## Brief
Please transcribe the listing below exactly, but only from the line containing "What does this sickness feel like?" through its last line.

· · · · · · ·

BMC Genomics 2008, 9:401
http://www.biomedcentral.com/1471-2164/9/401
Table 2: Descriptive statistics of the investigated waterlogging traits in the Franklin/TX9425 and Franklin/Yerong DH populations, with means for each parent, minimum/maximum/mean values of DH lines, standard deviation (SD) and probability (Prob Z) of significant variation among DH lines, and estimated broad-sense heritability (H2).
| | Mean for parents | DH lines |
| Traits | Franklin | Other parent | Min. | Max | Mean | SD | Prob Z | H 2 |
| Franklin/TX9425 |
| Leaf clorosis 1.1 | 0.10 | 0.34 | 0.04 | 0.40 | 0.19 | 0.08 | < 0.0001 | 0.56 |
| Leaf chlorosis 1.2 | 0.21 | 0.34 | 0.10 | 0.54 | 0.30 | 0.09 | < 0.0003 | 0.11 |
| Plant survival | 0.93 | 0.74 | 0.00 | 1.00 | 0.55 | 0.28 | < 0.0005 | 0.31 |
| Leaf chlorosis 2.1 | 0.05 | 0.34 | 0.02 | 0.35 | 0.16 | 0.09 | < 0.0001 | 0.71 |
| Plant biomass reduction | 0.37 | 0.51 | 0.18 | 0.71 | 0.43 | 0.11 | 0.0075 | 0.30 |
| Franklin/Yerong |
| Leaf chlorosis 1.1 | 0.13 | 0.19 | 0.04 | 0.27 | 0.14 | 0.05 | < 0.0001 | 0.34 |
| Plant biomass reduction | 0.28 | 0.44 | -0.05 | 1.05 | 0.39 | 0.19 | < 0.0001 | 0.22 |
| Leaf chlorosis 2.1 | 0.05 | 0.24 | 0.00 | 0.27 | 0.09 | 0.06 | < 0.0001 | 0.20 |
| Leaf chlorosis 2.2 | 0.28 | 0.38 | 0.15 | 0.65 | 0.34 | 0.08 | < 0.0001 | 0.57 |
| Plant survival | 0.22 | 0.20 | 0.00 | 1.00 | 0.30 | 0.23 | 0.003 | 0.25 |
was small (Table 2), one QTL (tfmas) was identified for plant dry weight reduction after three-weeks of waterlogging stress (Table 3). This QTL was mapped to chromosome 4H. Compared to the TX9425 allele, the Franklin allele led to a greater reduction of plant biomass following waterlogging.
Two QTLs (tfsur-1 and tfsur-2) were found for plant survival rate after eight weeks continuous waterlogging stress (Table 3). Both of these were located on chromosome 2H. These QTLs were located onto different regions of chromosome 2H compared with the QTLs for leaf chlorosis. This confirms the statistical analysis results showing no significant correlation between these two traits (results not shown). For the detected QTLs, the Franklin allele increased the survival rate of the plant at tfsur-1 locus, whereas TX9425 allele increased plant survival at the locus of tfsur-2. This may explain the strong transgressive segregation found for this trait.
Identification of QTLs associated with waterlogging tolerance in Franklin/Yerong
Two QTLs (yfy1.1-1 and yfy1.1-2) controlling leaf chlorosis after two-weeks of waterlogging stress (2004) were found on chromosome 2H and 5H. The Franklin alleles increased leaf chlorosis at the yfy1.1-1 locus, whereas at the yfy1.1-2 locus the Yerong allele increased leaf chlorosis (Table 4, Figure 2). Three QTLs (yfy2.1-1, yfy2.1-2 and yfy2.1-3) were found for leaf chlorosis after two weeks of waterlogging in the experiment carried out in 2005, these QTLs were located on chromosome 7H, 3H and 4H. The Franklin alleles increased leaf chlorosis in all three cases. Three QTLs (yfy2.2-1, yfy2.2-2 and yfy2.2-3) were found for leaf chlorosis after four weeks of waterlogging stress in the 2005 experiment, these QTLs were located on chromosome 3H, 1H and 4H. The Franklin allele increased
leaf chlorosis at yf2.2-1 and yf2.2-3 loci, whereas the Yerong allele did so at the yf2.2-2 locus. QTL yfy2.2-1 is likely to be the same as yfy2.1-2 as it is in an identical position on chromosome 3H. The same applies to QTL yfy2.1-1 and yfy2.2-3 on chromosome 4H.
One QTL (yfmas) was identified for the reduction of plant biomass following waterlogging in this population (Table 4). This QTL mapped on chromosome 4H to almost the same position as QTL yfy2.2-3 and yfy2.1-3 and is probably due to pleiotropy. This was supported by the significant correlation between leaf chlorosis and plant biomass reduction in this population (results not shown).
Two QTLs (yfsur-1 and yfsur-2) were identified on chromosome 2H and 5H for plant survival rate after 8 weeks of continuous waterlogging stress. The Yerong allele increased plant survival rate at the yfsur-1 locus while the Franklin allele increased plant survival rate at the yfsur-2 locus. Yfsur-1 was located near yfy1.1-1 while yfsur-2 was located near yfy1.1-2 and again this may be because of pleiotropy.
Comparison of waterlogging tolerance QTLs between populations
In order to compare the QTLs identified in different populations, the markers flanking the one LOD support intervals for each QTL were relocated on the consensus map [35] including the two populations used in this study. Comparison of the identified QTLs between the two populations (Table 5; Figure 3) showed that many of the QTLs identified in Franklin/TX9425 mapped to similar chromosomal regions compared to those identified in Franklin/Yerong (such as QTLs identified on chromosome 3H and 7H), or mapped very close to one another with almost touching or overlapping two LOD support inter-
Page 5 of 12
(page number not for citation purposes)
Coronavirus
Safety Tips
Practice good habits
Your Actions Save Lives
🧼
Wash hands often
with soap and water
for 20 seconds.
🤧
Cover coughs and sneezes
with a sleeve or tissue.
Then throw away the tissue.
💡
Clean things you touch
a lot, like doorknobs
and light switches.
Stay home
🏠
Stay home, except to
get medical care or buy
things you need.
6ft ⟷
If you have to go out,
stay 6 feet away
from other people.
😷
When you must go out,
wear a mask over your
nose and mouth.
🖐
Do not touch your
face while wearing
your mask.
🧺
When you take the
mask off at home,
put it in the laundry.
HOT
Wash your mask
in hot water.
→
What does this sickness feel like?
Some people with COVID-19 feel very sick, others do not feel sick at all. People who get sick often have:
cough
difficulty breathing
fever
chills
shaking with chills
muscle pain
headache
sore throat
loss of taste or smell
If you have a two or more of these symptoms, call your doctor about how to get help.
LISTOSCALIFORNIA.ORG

· · · · · · ·

## Solution for this problem
What does this sickness feel like?
Some people with COVID-19 feel very sick, others do not feel sick at all. People who get sick often have:
cough
difficulty breathing
fever
chills
shaking with chills
muscle pain
headache
sore throat
loss of taste or smell
If you have a two or more of these symptoms, call your doctor about how to get help.
LISTOSCALIFORNIA.ORG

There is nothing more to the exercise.